Worldwide attention for Johnnie Walker statue
A Bermudian artist has given a historic whisky brand’s logo an island flavour.
Jaylaka Jayathunga painted a statue of the 111-year-old “striding man” logo used by global Scotch whisky firm Johnnie Walker as part of worldwide drive to create customised versions of the Regency dandy.
Ms Jayathunga used a palette of bright shades of turquoise and pastel colours to Bermudianise the statue, whose original colour was gold. Ezekiel Stoneham, of Burrows Lightbourn, distributor of the brand, said the company kept one of its three statues and gave the other two to Bermudian artists to customise for last month’s Bermuda Carnival celebrations and for later display at the Masterworks gallery in the Botanical Gardens, Paget.
Mr Stoneham said that he was on the lookout for “young, hungry artists,” and contacted Ms Jayathunga on Instagram.
He added: “I didn’t give her any directions, just a chance to personalise and localise the statue, as long as it represented Bermuda.”
One of the statues, painted by Alshante Foggo, was damaged during Carnival and was unfit for display.
Mr Stoneham said the commission was difficult for Ms Jayathunga because she started work just a week before Carnival was to begin.
A Burrows Lightbourn spokesman said: “To provide a little context behind why we are so appreciative of the artist and the artwork shown.
“Ms Jayathunga was contacted a few weeks prior to the Bermuda Carnival to inquire if the Johnnie Walker statue could be completed in time for Carnival, as it was earmarked to be displayed at GLOW Bermuda, one of the headliner events for the weekend.”
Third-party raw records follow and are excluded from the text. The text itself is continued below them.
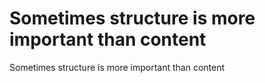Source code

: 

# Sometimes structure is more important than content

Sometimes structure is more important than content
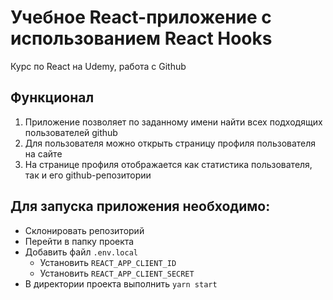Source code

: # Учебное React-приложение с использованием React Hooks
Курс по React на Udemy, работа с Github

## Функционал
1. Приложение позволяет по заданному имени найти всех подходящих пользователей github
2. Для пользователя можно открыть страницу профиля пользователя на сайте
3. На странице профиля отображается как статистика пользователя, так и его github-репозитории

## Для запуска приложения необходимо:
* Склонировать репозиторий
* Перейти в папку проекта
* Добавить файл `.env.local`
  * Установить `REACT_APP_CLIENT_ID`
  * Установить `REACT_APP_CLIENT_SECRET`
* В директории проекта выполнить `yarn start`

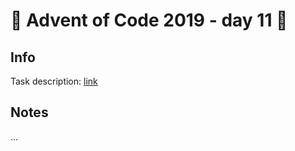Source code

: # 🎄 Advent of Code 2019 - day 11 🎄

## Info

Task description: [link](https://adventofcode.com/2019/day/11)

## Notes

...
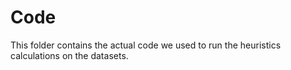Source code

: # Code

This folder contains the actual code we used to run the heuristics calculations on the datasets.
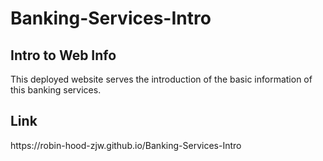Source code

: # Banking-Services-Intro
<h2>Intro to Web Info</h2>
This deployed website serves the introduction of the basic information of this banking services.
<br />

<h2>Link</h2>
https://robin-hood-zjw.github.io/Banking-Services-Intro
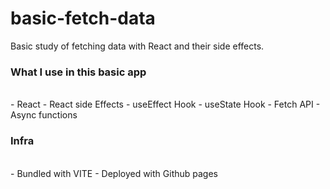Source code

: # basic-fetch-data
Basic study of fetching data with React and their side effects.

### What I use in this basic app
<br/>
- React
- React side Effects
- useEffect Hook
- useState Hook
- Fetch API
- Async functions

### Infra
<br/>
- Bundled with VITE
- Deployed with Github pages
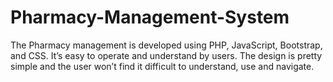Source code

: # Pharmacy-Management-System
The Pharmacy management is developed using PHP, JavaScript, Bootstrap, and CSS. It’s easy to operate and understand by users. The design is pretty simple and the user won’t find it difficult to understand, use and navigate.
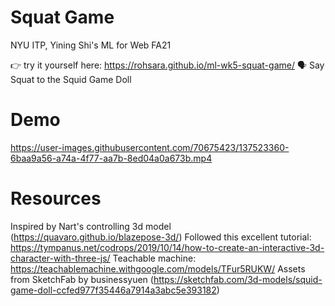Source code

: # Squat Game
NYU ITP, Yining Shi's ML for Web FA21 

👉 try it yourself here: https://rohsara.github.io/ml-wk5-squat-game/
🗣 Say Squat to the Squid Game Doll 


# Demo


https://user-images.githubusercontent.com/70675423/137523360-6baa9a56-a74a-4f77-aa7b-8ed04a0a673b.mp4



# Resources

Inspired by Nart's controlling 3d model (https://quavaro.github.io/blazepose-3d/) 
Followed this excellent tutorial: https://tympanus.net/codrops/2019/10/14/how-to-create-an-interactive-3d-character-with-three-js/
Teachable machine: https://teachablemachine.withgoogle.com/models/TFur5RUKW/
Assets from SketchFab by businessyuen (https://sketchfab.com/3d-models/squid-game-doll-ccfed977f35446a7914a3abc5e393182)
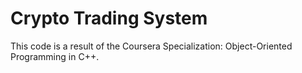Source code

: # Crypto Trading System

This code is a result of the Coursera Specialization: Object-Oriented Programming in C++.

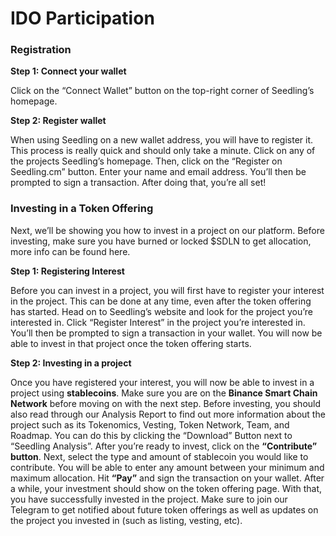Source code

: # IDO Participation 

### Registration

**Step 1: Connect your wallet**

Click on the “Connect Wallet” button on the top-right corner of Seedling’s homepage.

**Step 2: Register wallet**

When using Seedling on a new wallet address, you will have to register it. This process is really quick and should only take a minute.
Click on any of the projects Seedling’s homepage. Then, click on the “Register on Seedling.cm” button.
Enter your name and email address. You’ll then be prompted to sign a transaction. After doing that, you’re all set!


### Investing in a Token Offering

Next, we’ll be showing you how to invest in a project on our platform. Before investing, make sure you have burned or locked $SDLN to get allocation, more info can be found here.

**Step 1: Registering Interest**

Before you can invest in a project, you will first have to register your interest in the project. This can be done at any time, even after the token offering has started.
Head on to Seedling’s website and look for the project you’re interested in.
Click “Register Interest” in the project you’re interested in. You’ll then be prompted to sign a transaction in your wallet.
You will now be able to invest in that project once the token offering starts.

**Step 2: Investing in a project**

Once you have registered your interest, you will now be able to invest in a project using **stablecoins**. Make sure you are on the **Binance Smart Chain Network** before moving on with the next step.
Before investing, you should also read through our Analysis Report to find out more information about the project such as its Tokenomics, Vesting, Token Network, Team, and Roadmap. You can do this by clicking the “Download” Button next to “Seedling Analysis”.
After you’re ready to invest, click on the **“Contribute” button**.
Next, select the type and amount of stablecoin you would like to contribute. You will be able to enter any amount between your minimum and maximum allocation.
Hit **“Pay”** and sign the transaction on your wallet. After a while, your investment should show on the token offering page.
With that, you have successfully invested in the project. Make sure to join our Telegram to get notified about future token offerings as well as updates on the project you invested in (such as listing, vesting, etc).




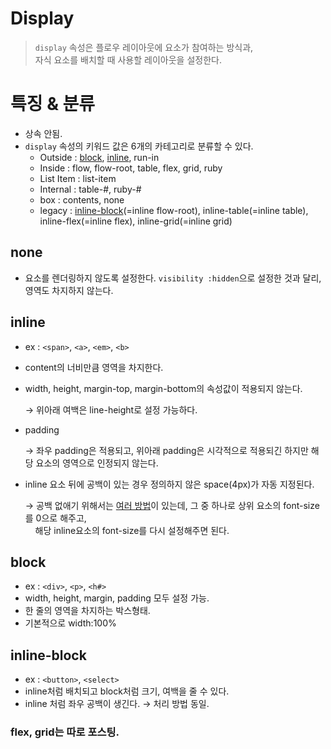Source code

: # Display

> `display` 속성은 플로우 레이아웃에 요소가 참여하는 방식과,  
> 자식 요소를 배치할 때 사용할 레이아웃을 설정한다.

# 특징 & 분류

- 상속 안됨.
- `display` 속성의 키워드 값은 6개의 카테고리로 분류할 수 있다.
    - Outside : [block](#block), [inline](#inline), run-in
    - Inside : flow, flow-root, table, flex, grid, ruby
    - List Item : list-item
    - Internal : table-#, ruby-#
    - box : contents, none
    - legacy : [inline-block](#inline-block)(=inline flow-root), inline-table(=inline table), inline-flex(=inline flex), inline-grid(=inline grid)

## none

- 요소를 렌더링하지 않도록 설정한다. `visibility :hidden`으로 설정한 것과 달리, 영역도 차지하지 않는다.

## inline

- ex : `<span>`,  `<a>`, `<em>`, `<b>`
- content의 너비만큼 영역을 차지한다.
- width, height, margin-top, margin-bottom의 속성값이 적용되지 않는다.

    → 위아래 여백은 line-height로 설정 가능하다.

- padding

    → 좌우 padding은 적용되고, 위아래 padding은 시각적으로 적용되긴 하지만 해당 요소의 영역으로 인정되지 않는다.

- inline 요소 뒤에 공백이 있는 경우 정의하지 않은 space(4px)가 자동 지정된다.

    → 공백 없애기 위해서는 [여러 방법](https://css-tricks.com/fighting-the-space-between-inline-block-elements/ "참고 페이지")이 있는데,
    그 중 하나로 상위 요소의 font-size를 0으로 해주고,  
     &nbsp;&nbsp;&nbsp; 해당 inline요소의 font-size를 다시 설정해주면 된다.

## block

- ex : `<div>`, `<p>`, `<h#>`
- width, height, margin, padding 모두 설정 가능.
- 한 줄의 영역을 차지하는 박스형태.
- 기본적으로 width:100%

## inline-block

- ex : `<button>`, `<select>`
- inline처럼 배치되고 block처럼 크기, 여백을 줄 수 있다.
- inline 처럼 좌우 공백이 생긴다. → 처리 방법 동일.

### flex, grid는 따로 포스팅.
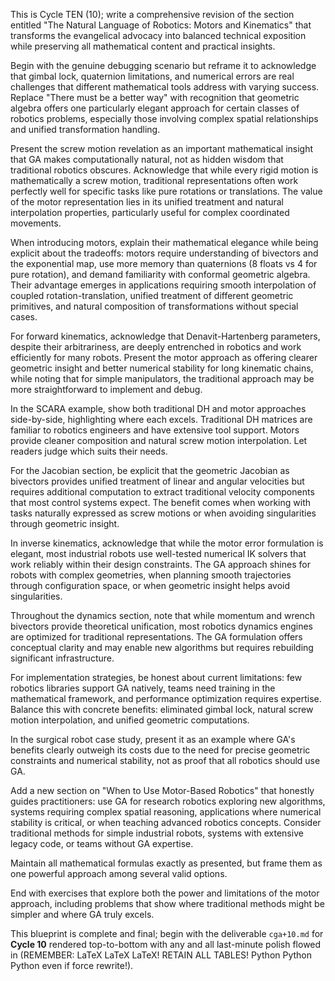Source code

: This is Cycle TEN (10); write a comprehensive revision of the section entitled "The Natural Language of Robotics: Motors and Kinematics" that transforms the evangelical advocacy into balanced technical exposition while preserving all mathematical content and practical insights.

Begin with the genuine debugging scenario but reframe it to acknowledge that gimbal lock, quaternion limitations, and numerical errors are real challenges that different mathematical tools address with varying success. Replace "There must be a better way" with recognition that geometric algebra offers one particularly elegant approach for certain classes of robotics problems, especially those involving complex spatial relationships and unified transformation handling.

Present the screw motion revelation as an important mathematical insight that GA makes computationally natural, not as hidden wisdom that traditional robotics obscures. Acknowledge that while every rigid motion is mathematically a screw motion, traditional representations often work perfectly well for specific tasks like pure rotations or translations. The value of the motor representation lies in its unified treatment and natural interpolation properties, particularly useful for complex coordinated movements.

When introducing motors, explain their mathematical elegance while being explicit about the tradeoffs: motors require understanding of bivectors and the exponential map, use more memory than quaternions (8 floats vs 4 for pure rotation), and demand familiarity with conformal geometric algebra. Their advantage emerges in applications requiring smooth interpolation of coupled rotation-translation, unified treatment of different geometric primitives, and natural composition of transformations without special cases.

For forward kinematics, acknowledge that Denavit-Hartenberg parameters, despite their arbitrariness, are deeply entrenched in robotics and work efficiently for many robots. Present the motor approach as offering clearer geometric insight and better numerical stability for long kinematic chains, while noting that for simple manipulators, the traditional approach may be more straightforward to implement and debug.

In the SCARA example, show both traditional DH and motor approaches side-by-side, highlighting where each excels. Traditional DH matrices are familiar to robotics engineers and have extensive tool support. Motors provide cleaner composition and natural screw motion interpolation. Let readers judge which suits their needs.

For the Jacobian section, be explicit that the geometric Jacobian as bivectors provides unified treatment of linear and angular velocities but requires additional computation to extract traditional velocity components that most control systems expect. The benefit comes when working with tasks naturally expressed as screw motions or when avoiding singularities through geometric insight.

In inverse kinematics, acknowledge that while the motor error formulation is elegant, most industrial robots use well-tested numerical IK solvers that work reliably within their design constraints. The GA approach shines for robots with complex geometries, when planning smooth trajectories through configuration space, or when geometric insight helps avoid singularities.

Throughout the dynamics section, note that while momentum and wrench bivectors provide theoretical unification, most robotics dynamics engines are optimized for traditional representations. The GA formulation offers conceptual clarity and may enable new algorithms but requires rebuilding significant infrastructure.

For implementation strategies, be honest about current limitations: few robotics libraries support GA natively, teams need training in the mathematical framework, and performance optimization requires expertise. Balance this with concrete benefits: eliminated gimbal lock, natural screw motion interpolation, and unified geometric computations.

In the surgical robot case study, present it as an example where GA's benefits clearly outweigh its costs due to the need for precise geometric constraints and numerical stability, not as proof that all robotics should use GA.

Add a new section on "When to Use Motor-Based Robotics" that honestly guides practitioners: use GA for research robotics exploring new algorithms, systems requiring complex spatial reasoning, applications where numerical stability is critical, or when teaching advanced robotics concepts. Consider traditional methods for simple industrial robots, systems with extensive legacy code, or teams without GA expertise.

Maintain all mathematical formulas exactly as presented, but frame them as one powerful approach among several valid options.

End with exercises that explore both the power and limitations of the motor approach, including problems that show where traditional methods might be simpler and where GA truly excels.

This blueprint is complete and final; begin with the deliverable `cga+10.md` for **Cycle 10** rendered top-to-bottom with any and all last-minute polish flowed in (REMEMBER: LaTeX LaTeX LaTeX! RETAIN ALL TABLES! Python Python Python even if force rewrite!).
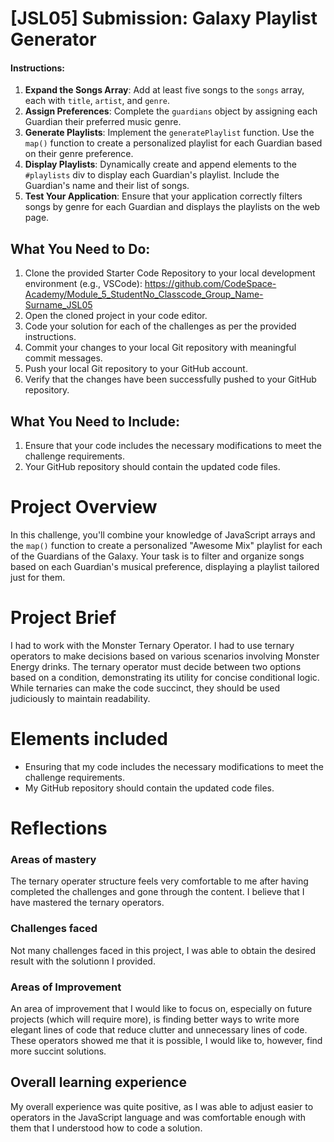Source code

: # [JSL05] Submission: Galaxy Playlist Generator


#### Instructions:

1. **Expand the Songs Array**: Add at least five songs to the `songs` array, each with `title`, `artist`, and `genre`.
2. **Assign Preferences**: Complete the `guardians` object by assigning each Guardian their preferred music genre.
3. **Generate Playlists**: Implement the `generatePlaylist` function. Use the `map()` function to create a personalized playlist for each Guardian based on their genre preference.
4. **Display Playlists**: Dynamically create and append elements to the `#playlists` div to display each Guardian's playlist. Include the Guardian's name and their list of songs.
5. **Test Your Application**: Ensure that your application correctly filters songs by genre for each Guardian and displays the playlists on the web page.

## What You Need to Do:

1. Clone the provided Starter Code Repository to your local development environment (e.g., VSCode): https://github.com/CodeSpace-Academy/Module_5_StudentNo_Classcode_Group_Name-Surname_JSL05
2. Open the cloned project in your code editor.
3. Code your solution for each of the challenges as per the provided instructions.
4. Commit your changes to your local Git repository with meaningful commit messages.
5. Push your local Git repository to your GitHub account.
6. Verify that the changes have been successfully pushed to your GitHub repository.

## What You Need to Include:

1. Ensure that your code includes the necessary modifications to meet the challenge requirements.
2. Your GitHub repository should contain the updated code files.



# Project Overview
In this challenge, you'll combine your knowledge of JavaScript arrays and the `map()` function to create a personalized "Awesome Mix" playlist for each of the Guardians of the Galaxy. Your task is to filter and organize songs based on each Guardian's musical preference, displaying a playlist tailored just for them.

# Project Brief
I had to work with the Monster Ternary Operator. I had to use ternary operators to make decisions based on various scenarios involving Monster Energy drinks. The ternary operator must decide between two options based on a condition, demonstrating its utility for concise conditional logic. While ternaries can make the code succinct, they should be used judiciously to maintain readability.

# Elements included 
- Ensuring that my code includes the necessary modifications to meet the challenge requirements.
- My GitHub repository should contain the updated code files.

# Reflections 

### Areas of mastery 
The ternary operater structure feels very comfortable to me after having completed the challenges and gone through the content. I believe that I have mastered the ternary operators. 

### Challenges faced 
Not many challenges faced in this project, I was able to obtain the desired result with the solutionn I provided. 

### Areas of Improvement 
An area of improvement that I would like to focus on, especially on future projects (which will require more), is finding better ways to write more elegant lines of code that reduce clutter and unnecessary lines of code. These operators showed me that it is possible, I would like to, however, find more succint solutions.

## Overall learning experience
My overall experience was quite positive, as I was able to adjust easier to operators in the JavaScript language and was comfortable enough with them that I understood how to code a solution. 




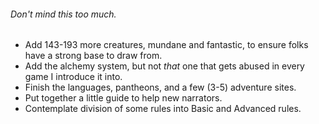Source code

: ###### Don't mind this too much.

* Add 143-193 more creatures, mundane and fantastic, to ensure folks have a strong base to draw from.
* Add the alchemy system, but not *that* one that gets abused in every game I introduce it into.
* Finish the languages, pantheons, and a few (3-5) adventure sites.
* Put together a little guide to help new narrators.
* Contemplate division of some rules into Basic and Advanced rules.
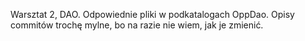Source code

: Warsztat 2, DAO. Odpowiednie pliki w podkatalogach OppDao. Opisy commitów trochę mylne, bo na razie nie wiem, jak je zmienić. 

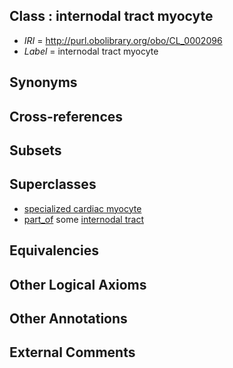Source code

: 
## Class : internodal tract myocyte

 * *IRI* = http://purl.obolibrary.org/obo/CL_0002096
 * *Label* = internodal tract myocyte

## Synonyms


## Cross-references


## Subsets


## Superclasses

 * [specialized cardiac myocyte](../../CL/86/CL_0002086.md)
 * [part_of](../../BFO/50/BFO_0000050.md) some [internodal tract](../../UBERON/66/UBERON_0009966.md)

## Equivalencies


## Other Logical Axioms


## Other Annotations


## External Comments

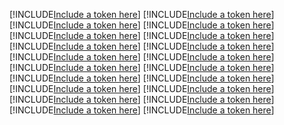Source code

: [!INCLUDE[Include a token here](refs1536583987382/r1.md)]
[!INCLUDE[Include a token here](refs1536583987382/r2.md)]
[!INCLUDE[Include a token here](refs1536583987382/r3.md)]
[!INCLUDE[Include a token here](refs1536583987382/r4.md)]
[!INCLUDE[Include a token here](refs1536583987382/r5.md)]
[!INCLUDE[Include a token here](refs1536583987382/r6.md)]
[!INCLUDE[Include a token here](refs1536583987382/r7.md)]
[!INCLUDE[Include a token here](refs1536583987382/r8.md)]
[!INCLUDE[Include a token here](refs1536583987382/r9.md)]
[!INCLUDE[Include a token here](refs1536583987382/r10.md)]
[!INCLUDE[Include a token here](refs1536583987382/r11.md)]
[!INCLUDE[Include a token here](refs1536583987382/r12.md)]
[!INCLUDE[Include a token here](refs1536583987382/r13.md)]
[!INCLUDE[Include a token here](refs1536583987382/r14.md)]
[!INCLUDE[Include a token here](refs1536583987382/r15.md)]
[!INCLUDE[Include a token here](refs1536583987382/r16.md)]
[!INCLUDE[Include a token here](refs1536583987382/r17.md)]
[!INCLUDE[Include a token here](refs1536583987382/r18.md)]
[!INCLUDE[Include a token here](refs1536583987382/r19.md)]
[!INCLUDE[Include a token here](refs1536583987382/r20.md)]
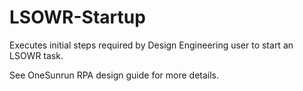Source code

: # LSOWR-Startup
Executes initial steps required by Design Engineering user to start an LSOWR task.

See OneSunrun RPA design guide for more details.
“She gladly agreed, but said that due to her studies abroad, she would not be back on island to complete the project until two weeks before the deadline.
“And, unfortunately, the statue was still in the process of being repaired due to damage incurred when she arrived.”
But the spokesman said Ms Jayathunga began work on the statue on a Tuesday and was finished by the Friday.
He added: “The statue became ready a week before the event. Jaylaka then arrived at our warehouse with nothing but a bag of brushes and spray paint, armed with an EZ-Up canopy and a few bottles of Icelandic water.
“Jaylaka spent three days from 8am to 6pm in the blistering Bermuda summer heat completing the project.”
Burrows Lightbourn said it was happy with the result.